▸ **EXERCISE**: Copy the records below word for word, leaving out the pictures.

▸ **MATERIAL FOR THIS EXERCISE**:
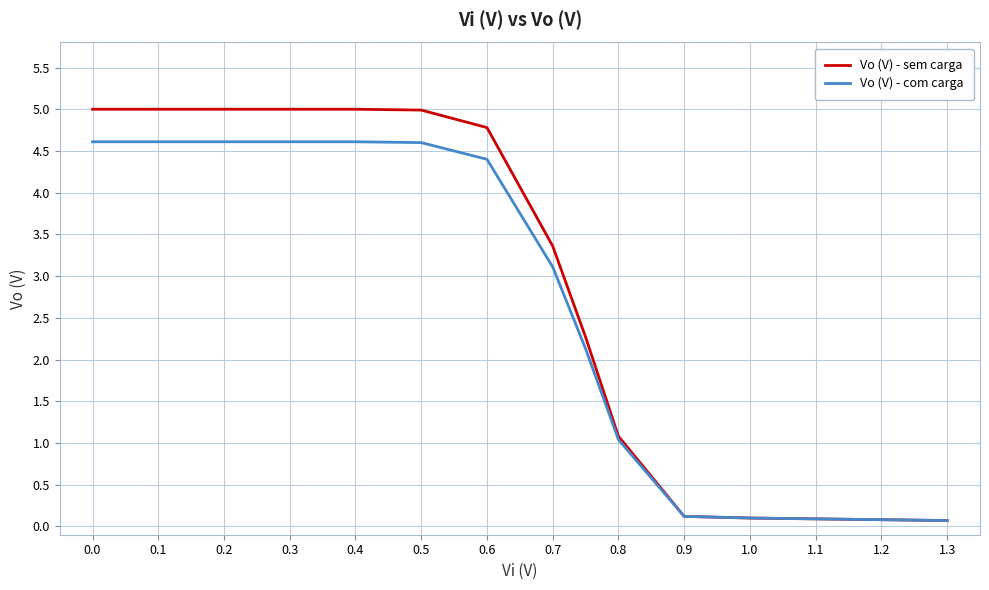

How many values in the Vo (V) - sem carga series are below 2?

6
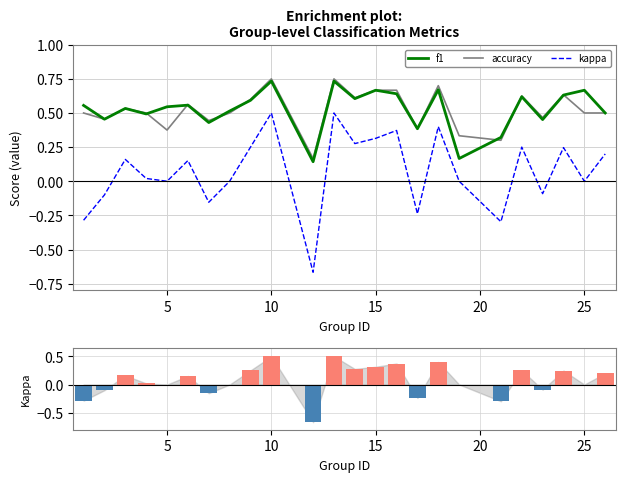

Is it true that kappa equals -0.8 at 5?

False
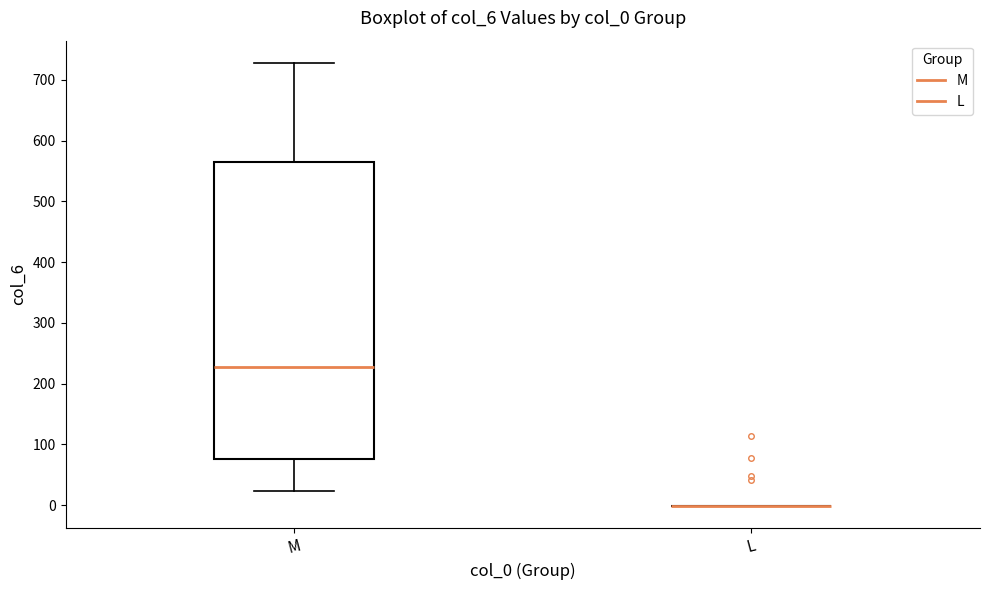

Reading left to right, read every box against the y-axis: the position of its median line, the range the box covers, and the ends of its whiskers. The values are not printed on the chart, so give them approximately, as read against the axis.

M: median 230, box 80 to 570, whiskers 20 to 730
L: box collapsed to a line at 0, whiskers 0 to 0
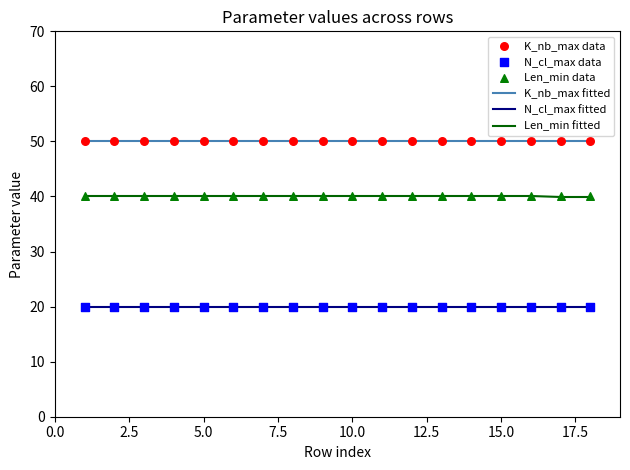

Which series has the largest total across all categories?

K_nb_max fitted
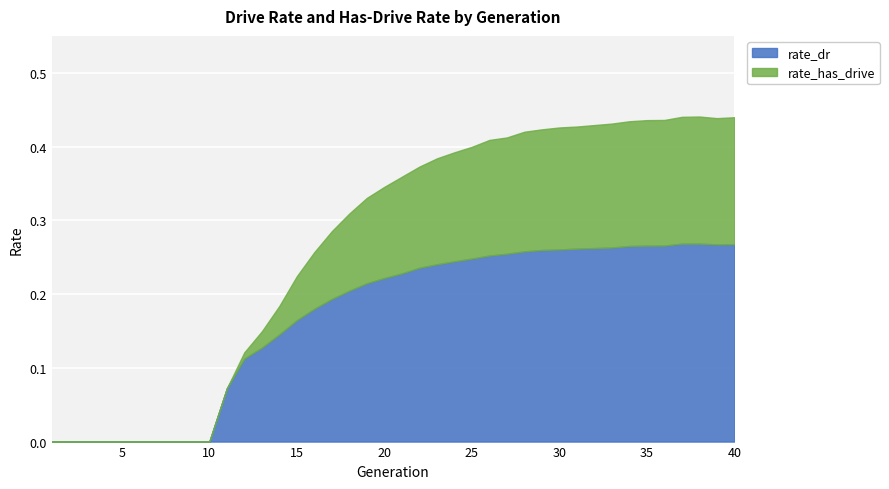

What is the value of the rate_dr point at the 26th from the left?

0.3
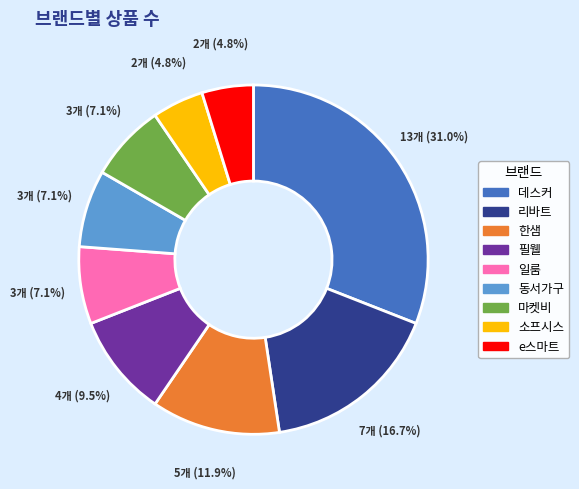

To the nearest percent, what is the average slice percentage?

11%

▸ **OUTPUT OF THE EXERCISE**:
How many values in the Vo (V) - sem carga series are below 2?

6

Is it true that kappa equals -0.8 at 5?

False

Reading left to right, read every box against the y-axis: the position of its median line, the range the box covers, and the ends of its whiskers. The values are not printed on the chart, so give them approximately, as read against the axis.

M: median 230, box 80 to 570, whiskers 20 to 730
L: box collapsed to a line at 0, whiskers 0 to 0

Which series has the largest total across all categories?

K_nb_max fitted

What is the value of the rate_dr point at the 26th from the left?

0.3

To the nearest percent, what is the average slice percentage?

11%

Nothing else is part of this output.